NVIDIA's data center business achieved 346% revenue growth over five years, establishing near-monopoly in AI accelerators.
Nvidia Corp. has delivered exceptional fourth-quarter earnings, with data center revenue reaching a record $35.6 billion, representing a 93.5% year-over-year increase and a 15.6% jump from the previous quarter's $30.8 billion. On an annual basis, the company's fiscal 2024 data center revenue was $47.5 billion, which more than doubled to $115.3 billion in fiscal 2025. During the earnings call, CEO Jensen Huang emphasized the strategic importance of this growth, stating that "Data centers will increasingly become AI factories, and every company will have either rented or self-operated." Huang further highlighted the company's momentum, noting, "We expect sequential growth from both compute and networking."

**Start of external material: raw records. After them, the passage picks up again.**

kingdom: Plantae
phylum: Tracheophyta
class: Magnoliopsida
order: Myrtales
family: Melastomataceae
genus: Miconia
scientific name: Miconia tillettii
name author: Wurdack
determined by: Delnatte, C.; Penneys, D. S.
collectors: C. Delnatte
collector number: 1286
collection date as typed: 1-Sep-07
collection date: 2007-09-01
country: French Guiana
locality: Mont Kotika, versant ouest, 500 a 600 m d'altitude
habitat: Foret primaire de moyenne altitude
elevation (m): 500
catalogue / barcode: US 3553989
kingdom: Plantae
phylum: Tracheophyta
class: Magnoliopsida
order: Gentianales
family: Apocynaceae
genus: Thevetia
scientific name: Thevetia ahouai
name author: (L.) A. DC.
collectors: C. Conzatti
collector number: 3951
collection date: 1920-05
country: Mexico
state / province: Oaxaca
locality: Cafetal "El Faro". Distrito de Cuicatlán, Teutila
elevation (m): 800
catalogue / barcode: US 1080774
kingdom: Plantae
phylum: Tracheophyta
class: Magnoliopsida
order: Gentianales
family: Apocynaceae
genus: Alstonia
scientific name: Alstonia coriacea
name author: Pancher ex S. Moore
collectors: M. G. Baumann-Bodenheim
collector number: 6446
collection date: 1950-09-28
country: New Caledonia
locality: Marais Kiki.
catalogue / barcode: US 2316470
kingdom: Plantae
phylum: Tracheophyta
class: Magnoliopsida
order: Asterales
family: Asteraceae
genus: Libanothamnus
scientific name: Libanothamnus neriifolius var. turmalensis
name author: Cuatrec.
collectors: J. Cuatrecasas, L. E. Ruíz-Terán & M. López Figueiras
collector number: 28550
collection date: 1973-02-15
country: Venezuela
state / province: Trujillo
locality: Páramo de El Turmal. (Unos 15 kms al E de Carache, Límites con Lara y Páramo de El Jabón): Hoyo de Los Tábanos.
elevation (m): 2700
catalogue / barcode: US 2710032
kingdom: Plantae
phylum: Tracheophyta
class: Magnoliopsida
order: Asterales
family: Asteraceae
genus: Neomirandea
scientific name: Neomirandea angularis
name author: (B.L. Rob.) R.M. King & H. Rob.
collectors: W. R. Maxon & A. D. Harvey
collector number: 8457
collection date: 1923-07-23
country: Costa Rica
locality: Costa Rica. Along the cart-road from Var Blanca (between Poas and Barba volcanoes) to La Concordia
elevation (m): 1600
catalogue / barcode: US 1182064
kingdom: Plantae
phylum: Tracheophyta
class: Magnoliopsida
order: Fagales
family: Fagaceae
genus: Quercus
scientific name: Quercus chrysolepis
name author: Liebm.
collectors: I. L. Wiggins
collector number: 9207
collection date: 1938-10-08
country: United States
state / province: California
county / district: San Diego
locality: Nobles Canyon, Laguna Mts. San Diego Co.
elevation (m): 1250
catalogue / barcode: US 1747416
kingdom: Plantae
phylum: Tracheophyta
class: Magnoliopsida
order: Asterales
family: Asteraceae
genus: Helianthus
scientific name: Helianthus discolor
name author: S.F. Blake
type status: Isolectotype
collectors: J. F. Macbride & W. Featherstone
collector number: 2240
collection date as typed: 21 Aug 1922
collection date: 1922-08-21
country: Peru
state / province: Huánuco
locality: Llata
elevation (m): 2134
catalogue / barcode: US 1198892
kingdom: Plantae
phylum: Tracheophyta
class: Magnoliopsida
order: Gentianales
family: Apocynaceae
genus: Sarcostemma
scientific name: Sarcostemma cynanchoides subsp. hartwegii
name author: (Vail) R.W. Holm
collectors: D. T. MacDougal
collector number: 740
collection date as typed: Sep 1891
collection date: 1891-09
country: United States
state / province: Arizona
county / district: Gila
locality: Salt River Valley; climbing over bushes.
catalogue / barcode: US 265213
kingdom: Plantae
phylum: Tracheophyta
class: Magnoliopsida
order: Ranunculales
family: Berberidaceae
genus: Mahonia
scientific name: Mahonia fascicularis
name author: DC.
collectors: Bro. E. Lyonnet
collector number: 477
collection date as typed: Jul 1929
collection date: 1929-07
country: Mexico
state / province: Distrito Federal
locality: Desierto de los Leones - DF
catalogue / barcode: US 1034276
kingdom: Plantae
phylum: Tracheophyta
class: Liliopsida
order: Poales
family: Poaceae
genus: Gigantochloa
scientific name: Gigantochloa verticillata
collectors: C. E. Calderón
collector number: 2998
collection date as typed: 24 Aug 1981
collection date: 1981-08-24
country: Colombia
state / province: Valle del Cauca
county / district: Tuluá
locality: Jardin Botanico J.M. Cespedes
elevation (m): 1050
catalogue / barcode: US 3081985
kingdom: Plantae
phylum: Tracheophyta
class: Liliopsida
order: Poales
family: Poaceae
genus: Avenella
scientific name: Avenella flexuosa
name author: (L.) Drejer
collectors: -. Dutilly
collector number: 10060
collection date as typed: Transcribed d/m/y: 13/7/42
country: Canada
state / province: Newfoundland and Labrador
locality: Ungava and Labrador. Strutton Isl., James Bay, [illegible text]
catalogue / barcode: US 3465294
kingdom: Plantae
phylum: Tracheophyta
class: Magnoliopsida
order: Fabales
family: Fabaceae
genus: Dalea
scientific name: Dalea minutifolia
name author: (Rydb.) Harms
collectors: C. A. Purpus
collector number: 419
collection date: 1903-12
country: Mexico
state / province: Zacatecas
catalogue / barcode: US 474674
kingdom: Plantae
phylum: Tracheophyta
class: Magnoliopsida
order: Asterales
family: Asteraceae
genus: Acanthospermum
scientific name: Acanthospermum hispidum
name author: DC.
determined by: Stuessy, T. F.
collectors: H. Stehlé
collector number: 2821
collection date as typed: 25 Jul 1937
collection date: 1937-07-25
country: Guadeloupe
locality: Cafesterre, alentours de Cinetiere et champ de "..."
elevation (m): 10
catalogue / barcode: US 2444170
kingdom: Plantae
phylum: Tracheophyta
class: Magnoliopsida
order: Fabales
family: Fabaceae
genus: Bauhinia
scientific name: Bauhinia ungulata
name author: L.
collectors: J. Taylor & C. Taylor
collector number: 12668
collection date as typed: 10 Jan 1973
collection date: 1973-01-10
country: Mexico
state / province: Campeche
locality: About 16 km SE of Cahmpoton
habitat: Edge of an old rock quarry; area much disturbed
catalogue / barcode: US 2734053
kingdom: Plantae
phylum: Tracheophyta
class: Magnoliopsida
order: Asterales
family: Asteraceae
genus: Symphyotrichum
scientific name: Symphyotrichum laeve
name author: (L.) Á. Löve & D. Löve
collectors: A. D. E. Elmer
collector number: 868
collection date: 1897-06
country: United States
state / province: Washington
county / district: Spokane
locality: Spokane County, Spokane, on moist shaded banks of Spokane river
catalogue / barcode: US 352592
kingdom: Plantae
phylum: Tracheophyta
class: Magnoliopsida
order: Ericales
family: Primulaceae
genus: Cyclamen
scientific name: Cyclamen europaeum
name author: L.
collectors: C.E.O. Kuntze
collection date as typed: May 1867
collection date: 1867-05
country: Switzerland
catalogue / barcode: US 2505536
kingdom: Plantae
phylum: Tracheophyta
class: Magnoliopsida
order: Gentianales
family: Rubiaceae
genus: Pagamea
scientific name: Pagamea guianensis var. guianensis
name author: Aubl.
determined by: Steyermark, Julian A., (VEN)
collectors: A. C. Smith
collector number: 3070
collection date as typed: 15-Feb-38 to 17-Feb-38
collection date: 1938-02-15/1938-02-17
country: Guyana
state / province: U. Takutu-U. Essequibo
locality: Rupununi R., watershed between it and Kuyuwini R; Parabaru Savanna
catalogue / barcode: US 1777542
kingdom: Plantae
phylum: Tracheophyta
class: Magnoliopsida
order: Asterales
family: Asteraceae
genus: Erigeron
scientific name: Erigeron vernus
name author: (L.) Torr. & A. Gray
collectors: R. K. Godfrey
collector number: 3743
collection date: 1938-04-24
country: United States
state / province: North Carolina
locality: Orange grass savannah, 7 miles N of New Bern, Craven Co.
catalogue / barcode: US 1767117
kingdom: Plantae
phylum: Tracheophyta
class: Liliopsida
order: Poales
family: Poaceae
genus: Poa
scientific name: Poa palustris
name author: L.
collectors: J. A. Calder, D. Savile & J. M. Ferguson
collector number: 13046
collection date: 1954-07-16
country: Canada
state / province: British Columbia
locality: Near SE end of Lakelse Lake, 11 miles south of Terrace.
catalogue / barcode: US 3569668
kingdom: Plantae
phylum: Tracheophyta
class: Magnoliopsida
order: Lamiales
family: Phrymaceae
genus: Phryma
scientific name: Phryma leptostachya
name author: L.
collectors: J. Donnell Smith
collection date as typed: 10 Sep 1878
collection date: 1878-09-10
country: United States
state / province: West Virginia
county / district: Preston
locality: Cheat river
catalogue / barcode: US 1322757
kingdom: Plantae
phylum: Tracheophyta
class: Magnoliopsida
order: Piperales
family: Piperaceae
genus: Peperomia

The scale of Nvidia's dominance becomes apparent when examining the five-year trajectory of its data center business. Revenue has grown 3460% from $1 billion in the January quarter of 2020 to $35.6 billion in the quarter ended January 2025. This explosive growth underscores the company's commanding position in the AI infrastructure market, where competitors have struggled to keep pace.
Intel's position in the data center market has deteriorated significantly since its 2022 dominance. Interim CEO Michelle Holthaus acknowledged the company's challenges during its fourth-quarter earnings call, stating, "But I am not happy with where we are today" and adding, "We're not yet participating in the cloud-based AI data center market in a meaningful way. We have learned a lot as we have ramped Gaudi and we are applying those learnings going forward." While AMD's fourth-quarter data center segment revenue increased 69% year-over-year to a record $3.9 billion, AMD CEO Lisa Su expects only strong double-digit growth in the data center business throughout 2025, driven by demand for server and GPU products—substantially slower than Nvidia's trajectory.
Following the earnings announcement, Nvidia rose 3.67% on Wednesday before falling 1.49% in after-hours trading, outpacing the 0.24% rise in the Invesco QQQ Trust, Series 1, which tracks the Nasdaq 100 index. The stock remains 5.08% lower on a year-to-date basis while up 66.81% over the past year. Benzinga tracks 40 analysts with an average price target of $172.28 for the stock, reflecting a "buy" rating, with estimates ranging from $120 to $220. Recent ratings from Rosenblatt, Morgan Stanley, and Tigress Financial average $197.33, suggesting a potential 52.59% upside.